O 'BBB 26' segue na boca do povo e, dentro do reality show, muitas confusões tem ganhado os holofotes. Nos últimos dias, um embate entre Jonas Sulzbach e Juliano Floss acabou gerando revolta nas redes sociais devido ao fato do modelo ter chamado o dançarino de "loirinha".
A fala gerou reação imediata nas redes sociais e levou até a Associação do Orgulho LGBTQIAPN+ de São Paulo a entrar com uma queixa-crime no Ministério Público contra Jonas, apontando o uso do diminutivo como uma forma de ofensa com viés homofóbico. A equipe de Juliano também se manifestou nas redes sociais, repudiando a atitude do adversário.
"A homofobia está ligada ao modo como as pessoas percebem as diferenças entre homens e mulheres. Isso quer dizer que, independentemente da orientação sexual, são as roupas, os trejeitos e os estereótipos. Juliano é um homem hétero e o fato de Jonas acreditar que chamá-lo de 'loirinha' seja ofensivo diz muito mais sobre quem 'ofende' do que sobre quem é 'ofendido'", disse a nota.
Na língua portuguesa, os diminutivos costumam indicar algo pequeno ou inferior, por meio de sufixos como "inho" ou "inha". Em muitos contextos, eles aparecem como sinal de afeto ou proximidade, como quando alguém chama uma criança de "meu filhinho".

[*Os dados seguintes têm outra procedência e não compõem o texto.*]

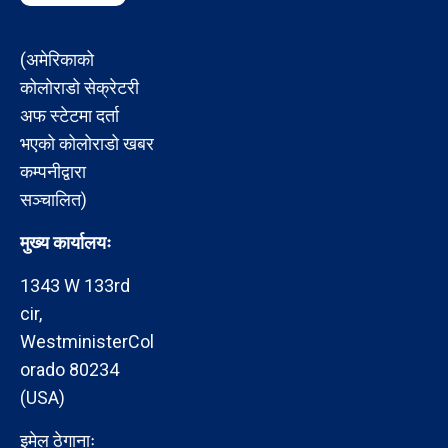
(अमेरिकाको
कोलोराडो सेक्रेटरी
अफ स्टेटमा दर्ता
भएको कोलोराडो खबर
कम्पनीद्वारा
सञ्चालित)
मुख्य कार्यालयः
1343 W 133rd
cir,
WestministerCol
orado 80234
(USA)
इमेल ठेगानाः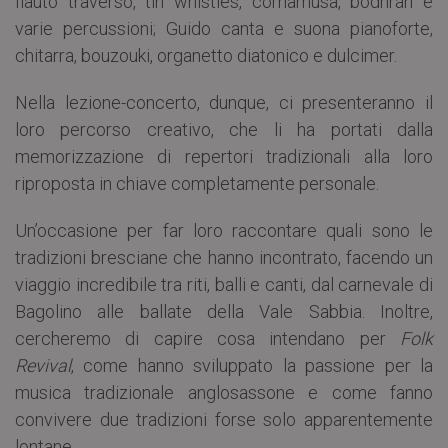
flauto traverso, tin whistles, cornamusa, bodhran e
varie percussioni; Guido canta e suona pianoforte,
chitarra, bouzouki, organetto diatonico e dulcimer.
Nella lezione-concerto, dunque, ci presenteranno il
loro percorso creativo, che li ha portati dalla
memorizzazione di repertori tradizionali alla loro
riproposta in chiave completamente personale.
Un’occasione per far loro raccontare quali sono le
tradizioni bresciane che hanno incontrato, facendo un
viaggio incredibile tra riti, balli e canti, dal carnevale di
Bagolino alle ballate della Vale Sabbia. Inoltre,
cercheremo di capire cosa intendano per
Folk
Revival
, come hanno sviluppato la passione per la
musica tradizionale anglosassone e come fanno
convivere due tradizioni forse solo apparentemente
lontane.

O problema surge quando esse recurso é usado para desqualificar, ironizar ou diminuir outra pessoa. Longe do carinho, o diminutivo pode carregar uma mensagem clara de menosprezo, infantilização ou tentativa de inferiorização. Em discussões, o diminutivo passa a funcionar como uma ferramenta de ataque, sugerindo que o outro é frágil, menos capaz ou menos digno de respeito.
No caso do BBB 26, o termo 'loirinha' foi interpretado como uma tentativa de deslegitimar Juliano a partir de um estereótipo de gênero, algo que amplia o impacto da fala para além de uma simples provocação entre participantes.

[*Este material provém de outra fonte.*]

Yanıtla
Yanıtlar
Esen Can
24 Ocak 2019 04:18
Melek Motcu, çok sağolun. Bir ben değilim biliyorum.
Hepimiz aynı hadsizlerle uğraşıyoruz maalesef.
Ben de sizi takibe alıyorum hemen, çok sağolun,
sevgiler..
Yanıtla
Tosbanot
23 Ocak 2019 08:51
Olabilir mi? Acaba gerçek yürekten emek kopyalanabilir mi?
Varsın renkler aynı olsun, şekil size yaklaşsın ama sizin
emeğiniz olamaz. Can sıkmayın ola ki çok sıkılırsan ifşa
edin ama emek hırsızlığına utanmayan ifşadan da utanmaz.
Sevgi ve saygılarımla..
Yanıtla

De acordo com a psicóloga e pesquisadora Dra. Bárbara Mancera Amezcua, da Faculdade de Direito da Universidade de Colima, o uso de diminutivos para se referir a pessoas de forma ofensiva "é considerado uma ação discriminatória".
Segundo a especialista, esse tipo de linguagem reduz o status, as características ou as qualificações de alguém. Quando repetido, o efeito pode ser profundo, afetando autoestima, segurança emocional e a forma como a pessoa se percebe dentro de um grupo, gerando sentimentos de frustração, impotência e desvalorização.
Além disso, esse tipo de linguagem reforça estereótipos, principalmente de gênero. Mulheres, historicamente, são as mais chamadas por diminutivos em contextos profissionais, o que contribui para a ideia equivocada de menor competência ou autoridade. Quando esse mesmo recurso é usado para atacar homens, ele se apoia justamente nessa lógica preconceituosa.